ON invoices FOR SELECT, UPDATE
USING (
owner_id = auth.uid()
OR auth.role() = 'admin'
);8. Date-Based Access (e.g., embargoed content)
Good for newsrooms, analytics dashboards, timed releases.
Policy
CREATE POLICY "Allow access only after publish date"
ON reports FOR SELECT
USING (now() >= publish_at);9. API-Key Gated Access (custom policies)
You can store hashed API keys and allow access only when a valid key is supplied.
Schema
ALTER TABLE api_keys ADD COLUMN hashed_key text NOT NULL;Policy
CREATE POLICY "Access via API key"
ON analytics FOR SELECT
USING (
current_setting('request.jwt.claims', true)::jsonb->>'api_key'
IN (SELECT hashed_key FROM api_keys)
);10. "No Cross-Project Leakage" (per-project RLS)

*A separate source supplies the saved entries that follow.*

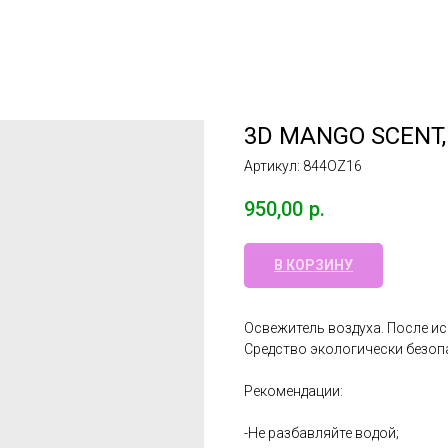
3D MANGO SCENT,
Артикул:
844OZ16
950,00
р.
В КОРЗИНУ
Освежитель воздуха. После и
Средство экологически безопа
Рекомендации:
-Не разбавляйте водой;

Perfect for logging systems, analytics, or error trackers.
Policy
CREATE POLICY "Users only see events for their project"
ON events FOR SELECT
USING (
project_id IN (
SELECT project_id FROM user_projects WHERE user_id = auth.uid()
)
);Takeaways
- Always pair RLS with auth.uid(), auth.role(), and membership tables.
- Never rely solely on frontend filtering.
- Add policies gradually: start with SELECT, then INSERT, UPDATE, DELETE.
- Test using the Supabase SQL editor: "Run as role → anon/authenticated".